Impressionaram-me positivamente no filme as boas representações de Brad Pitt e Cate Blanchet, mas devo confessar que considero excelentes as representações de Adriana Barraza, no papel de empregada doméstica mexicana, da jovem japonesa e dos jovens irmãos marroquinos, particularmente do mais novo, cujos nomes gostaria de poder mencionar aqui.
O mesmo e o diferente unem o jovem marroquino, que descobre a sua sexualidade. e a jovem japonesa, que vive dolorosamente a sua solidão emocional, agravada pelo preconceito de que é vítima por ser surda-muda. Estão presentes na solidariedade viva com que a turista americana é ajudada na aldeia marroquina, onde fica a aguardar a vinda de auxílio americano. Estão também presentes na forma como as crianças americanas são recebidas na festa de casamento mexicana e no laço de afecto que une a empregada doméstica mexicana às crianças que criou.
O filme fala-nos também dos muros e daí o recurso à metáfora de Babel. Os muros da desconfiança e do preconceito político que atrasam o socorro à americana ferida, os muros que existem entre vizinhos, México e Estados Unidos, os que impedem uma mexicana de regressar aos Estados Unidos onde trabalhava há 16 anos, os muros da discriminação e do preconceito que se erguem em torno da jovem japonesa, apesar de bela e rica, porque é surda-muda.
O filme deixa-nos muitas questões em aberto que se prendem com a súbita emergência do trágico na vida de cada um, como a bala que quase mata a turista americana, a forma impensada como dois jovens marroquinos, ao experimentarem uma arma que lhes foi dada para guardar um rebanho dos chacais, irão causar a morte de um deles.
O filme usa uma linguagem sóbria. Uma imagem que vale muitas palavras é a do regresso da empregada ao México depois de muitos anos de trabalho em situação irregular. Tudo o que tem cabe debaixo do braço. É uma das imagens com mais carga política deste filme.
Se há um objectivo politico que podemos fixar depois de ver este filme é lutar para regular a globalização de forma a eliminar os muros evitáveis que separam o género humano e nos impedem de ver que somos todos membros de uma única humanidade.
--- --- ---
* O QUE SE PEDE:
Explique, com base no texto, por que motivo o filme recorre à metáfora de Babel.

* DADOS REGISTADOS:
--- --- ---
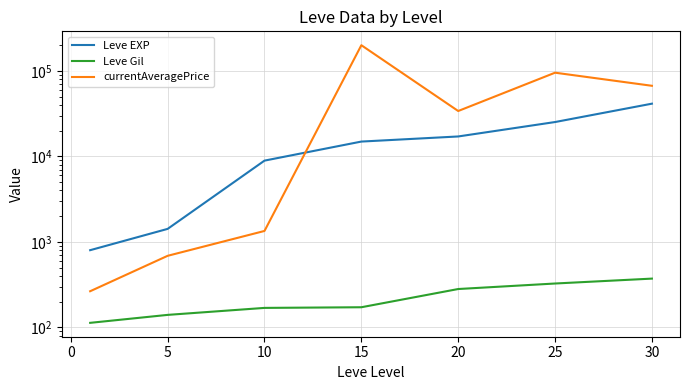

The value of Leve Gil at 15 is 100.4. True or false?

False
--- --- ---
* RESPOSTA:
O filme recorre à metáfora de Babel porque fala também dos muros. São os muros da desconfiança e do preconceito político que atrasam o socorro à americana ferida, os que existem entre o México e os Estados Unidos e os que impedem uma mexicana de regressar aos Estados Unidos, onde trabalhava há 16 anos. São também os muros da discriminação e do preconceito que se erguem em torno da jovem japonesa por ser surda-muda.